Cahaya gemerlap kota yang menyirami taman serta suara gemericik air dari sebuah mata air kecil menemani seorang pria yang duduk di seberang meja piknik sederhana yang telah dia siapkan dengan lilin-lilin bercahaya lembut. Wajahnya tampak gugup, tapi matanya penuh dengan cinta saat dia menatap sang hawa seraya membuka kotak beludru tempat menyimpan cincin berlian seharga belasan juta.

"Will you marry me?"

Perempuan yang wajahnya nampak lebih terang dari sinar rembulan itu mengangguk terharu.

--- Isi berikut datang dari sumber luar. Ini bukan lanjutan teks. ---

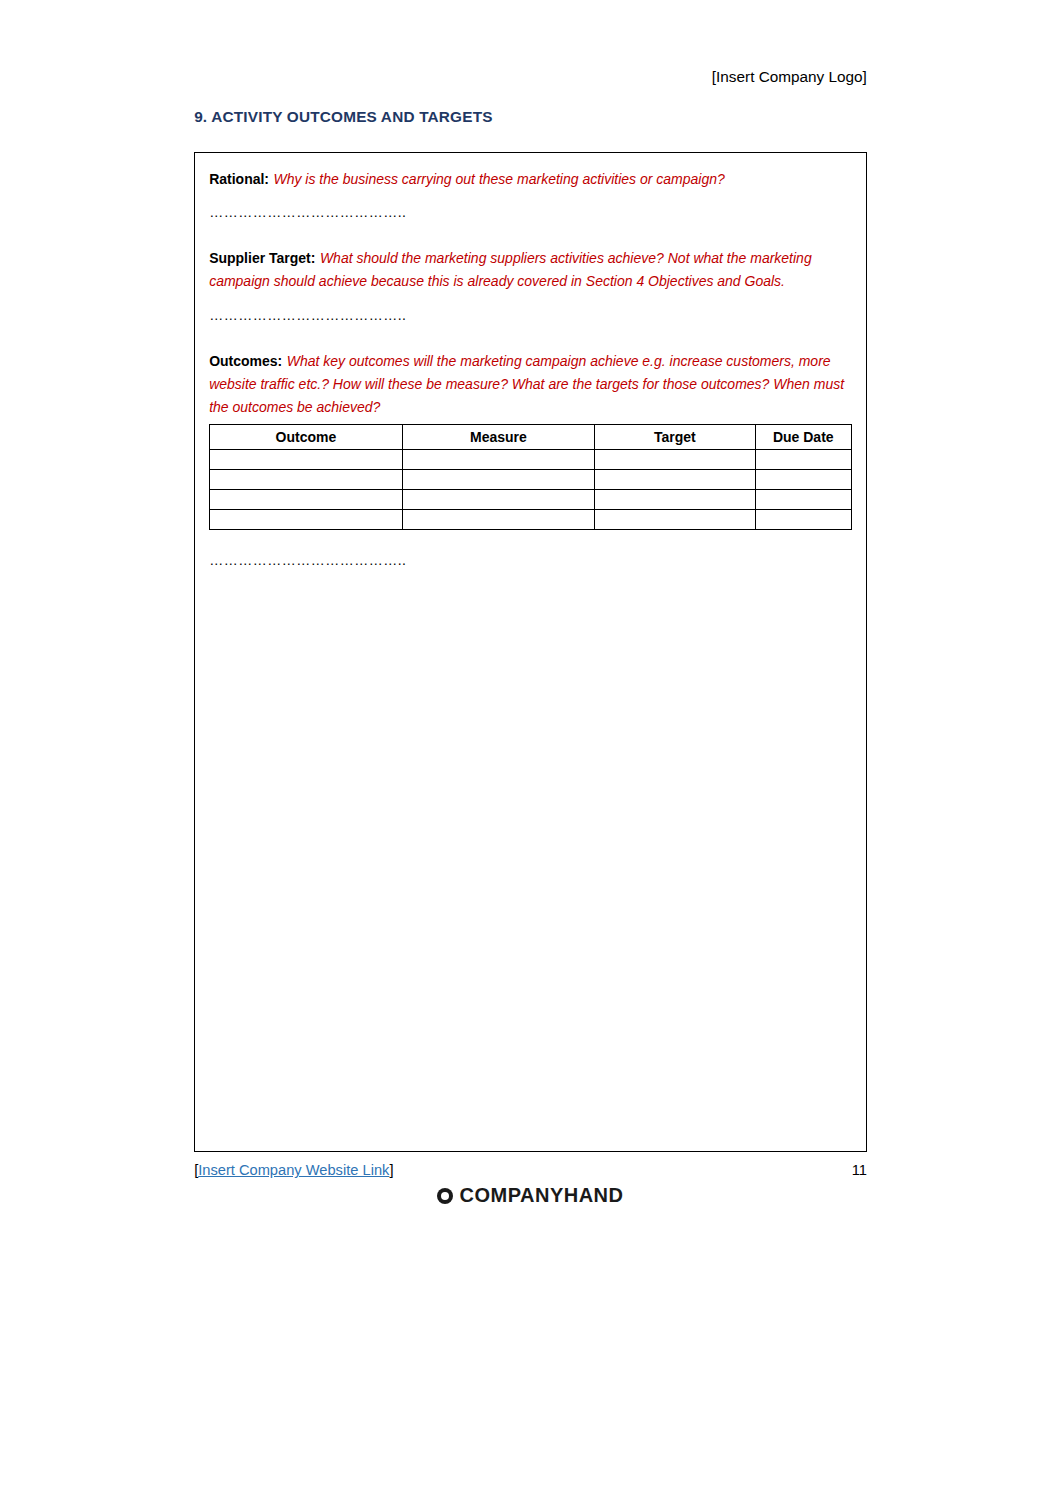[Insert Company Logo]
9. ACTIVITY OUTCOMES AND TARGETS
Rational: Why is the business carrying out these marketing activities or campaign?
…………………………………..
Supplier Target: What should the marketing suppliers activities achieve? Not what the marketing campaign should achieve because this is already covered in Section 4 Objectives and Goals.
…………………………………..
Outcomes: What key outcomes will the marketing campaign achieve e.g. increase customers, more website traffic etc.? How will these be measure? What are the targets for those outcomes? When must the outcomes be achieved?
| Outcome | Measure | Target | Due Date |
| --- | --- | --- | --- |
…………………………………..
[Insert Company Website Link]
11
COMPANYHAND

"Yes, i want to marry you."

Kedua insan yang tengah dimabuk cinta itu memajukan wajah. Bibir mereka bertemu.

"Gempa! Ada gempa!"

Teriakan seseorang yang sangat kuhafal disertai suara gebrakan meja membuatku membuka mata dan langsung menegakkan badan. Sosok yang telah membangunkanku dengan cara paling menyebalkan kini tertawa keras.

"Sialan!" Aku mengumpat kesal.

"Lagian, lo tidur udah kaya simulasi mati. Nggak bangun-bangun." Abi menggeleng tak habis pikir. "Noh! Sampai kelas selesai," imbuhnya sambil melirik sekeliling ruangan yang sudah sepi menyisakan kami berdua.

"Dari tadi? Udah lama?"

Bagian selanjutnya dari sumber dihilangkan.